The first thing one might notice about the menu at Jerusalem Restaurant (4818 Williamson Road, near the corner with Hershberger) is its extensive menu. Those familiar with the typical something-for-everyone menus of the diners found in the Northeast and elsewhere will feel right at home.

Homemade New York Style (thin crust) pizza (try the veggie pizza I was advised), calzone and stromboli are tempting, as are a wide array of pasta dishes, like the Dalmere pasta (10.99) with shrimp, scallops and whitefish, sautéed in olive oil and garlic with sun dried tomatoes and basil, served over penne pasta. Yumm. The spicy chicken pasta picante looks appetizing as well. A member of the wait staff recommended the Philly cheese steak pizza as a favorite. The ingredients used are fresh and all of the dough is made on-site daily.

High praise: a visiting New York Times reporter, after first remarking that he thought it might hurt the restaurant that diners had to pay an extra dollar for a house salad, called a day or so later to tell the staff at Jerusalem that it was some of the best pasta he had ever eaten.

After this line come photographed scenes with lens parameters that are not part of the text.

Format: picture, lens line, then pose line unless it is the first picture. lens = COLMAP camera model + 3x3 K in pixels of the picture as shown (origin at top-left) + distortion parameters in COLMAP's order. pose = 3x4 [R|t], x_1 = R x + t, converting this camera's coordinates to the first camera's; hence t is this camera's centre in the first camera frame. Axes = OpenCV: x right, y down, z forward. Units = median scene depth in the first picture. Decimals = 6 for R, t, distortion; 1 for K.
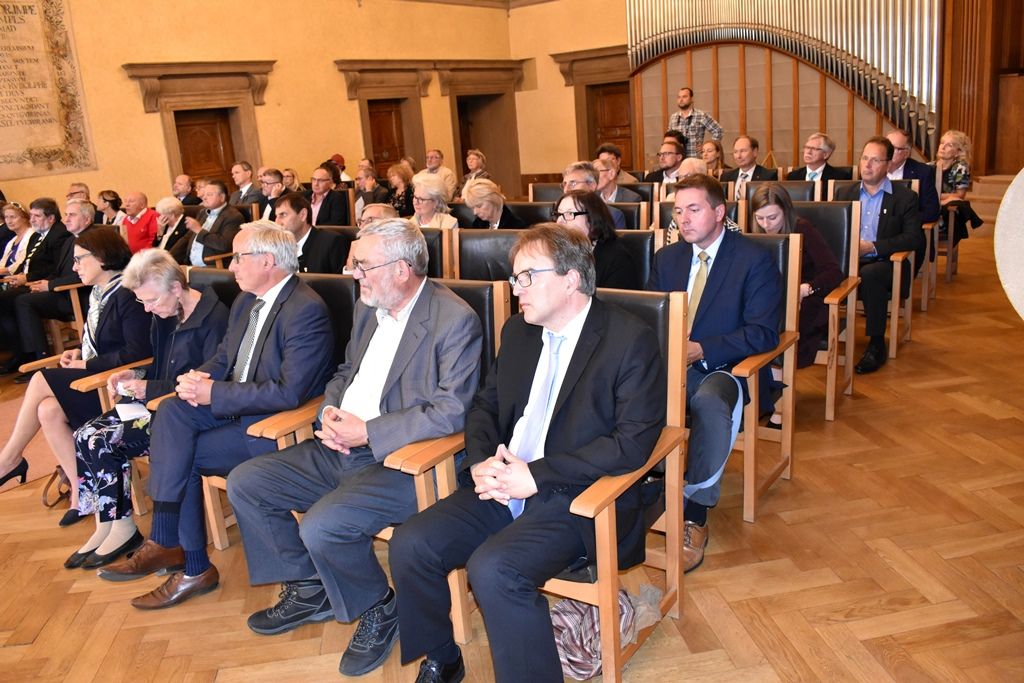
lens RADIAL K [[821.7, 0, 512.0], [0, 821.7, 341.5], [0, 0, 1]] dist [-0.083889, 0.011078]
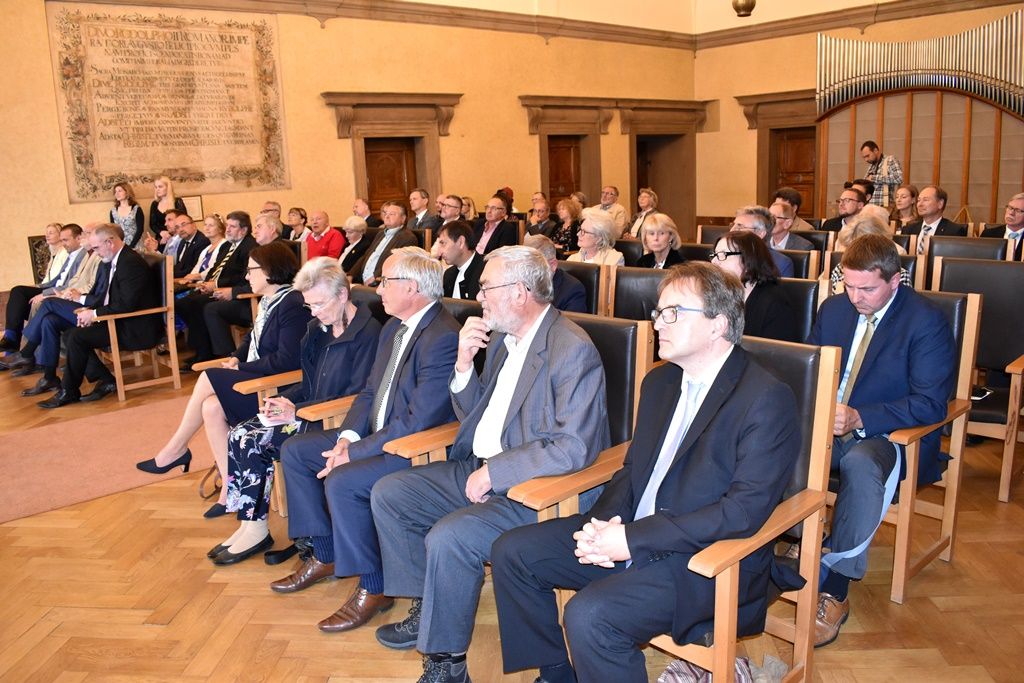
lens RADIAL K [[817.4, 0, 512.0], [0, 817.4, 341.5], [0, 0, 1]] dist [-0.083300, 0.011485]
pose [[0.975497, 0.080883, -0.204604, 0.018510], [-0.089611, 0.995405, -0.033746, -0.001350], [0.200934, 0.051254, 0.978263, 0.013262]]
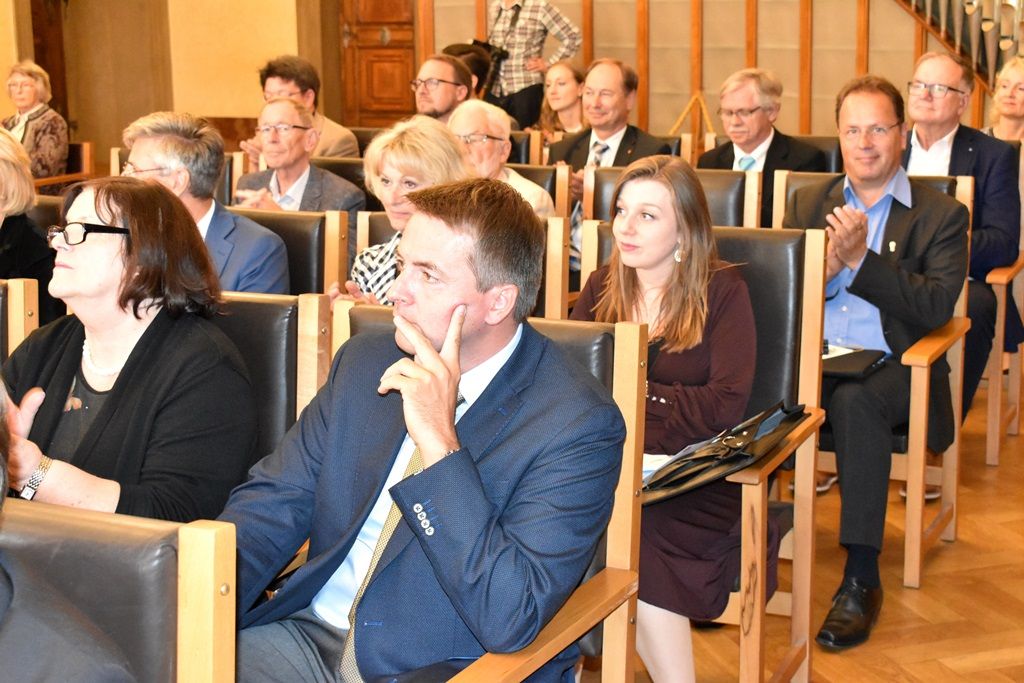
lens RADIAL K [[1703.0, 0, 512.0], [0, 1703.0, 341.5], [0, 0, 1]] dist [0.002008, 0.013944]
pose [[0.985062, 0.024531, 0.170441, 0.100705], [-0.012744, 0.997472, -0.069906, -0.043300], [-0.171725, 0.066690, 0.982885, 0.130116]]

That’s according to Saji Khawaja, one of the managers and son of owner “Mike” Jalil, who also owns convenience stores in the area. They moved to America from Jerusalem, in large part because of all the unrest in that ancient city between the Muslims and the Israeli Jews over who shall control it if a peace accord is ever reached.

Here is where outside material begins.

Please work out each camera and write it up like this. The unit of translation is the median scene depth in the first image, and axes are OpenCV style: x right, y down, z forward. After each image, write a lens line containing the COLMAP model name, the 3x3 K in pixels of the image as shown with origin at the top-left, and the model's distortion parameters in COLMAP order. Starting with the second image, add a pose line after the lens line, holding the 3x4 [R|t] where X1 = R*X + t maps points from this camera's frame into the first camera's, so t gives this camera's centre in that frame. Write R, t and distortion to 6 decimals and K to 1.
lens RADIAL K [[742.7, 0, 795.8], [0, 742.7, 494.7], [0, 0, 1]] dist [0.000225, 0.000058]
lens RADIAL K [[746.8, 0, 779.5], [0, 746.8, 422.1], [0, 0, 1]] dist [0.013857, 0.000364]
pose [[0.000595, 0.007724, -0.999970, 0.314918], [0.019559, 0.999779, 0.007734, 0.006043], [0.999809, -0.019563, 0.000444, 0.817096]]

In a nod to its Middle Eastern roots, Jerusalem Restaurant also features beef and chicken gyros, Mediterranean salads (tabbouleh, fattoush etc.) and a signature falafel wrap – fried patties made with homemade hummus (another Jerusalem Restaurant specialty, according to Khawaja), salad, pickles and a generous portion of tzatziki (cucumber sauce). Khawaja recommends the kebab dishes, “because of the way they’re seasoned.”

A recent taste test found the falafel wrap to be a treat indeed; the patties were moist under the fried exterior, not too hard, the dough wrap was fresh and did not overpower the falafel; the sauce was not too thick. Topped off with a moist, flaky chunk of baklava (a Mediterranean delicacy in many countries), the experience left one wanting to come back for more.

In a nod to the Muslim roots of the family that owns it, some of the meat served by Jerusalem is prepared in the Halal fashion – animals cannot be slaughtered in front of another beast and the carcasses must be hung until all of the blood is drained. Khawaja said Muslims who observe Halal have found out about the restaurant since it opened several months ago, after a two-month delay due to a fire.

Khawaja said the head chef has a long history of cooking in major cities, bringing some of that experience to an extensive menu. “He’s been doing it for 18 years now,” said Khawaja of the chef, who has worked at Italiano’s in Salem and in Blacksburg as well. “We’ve never had any complaints about the food. Everything’s great,” he adds.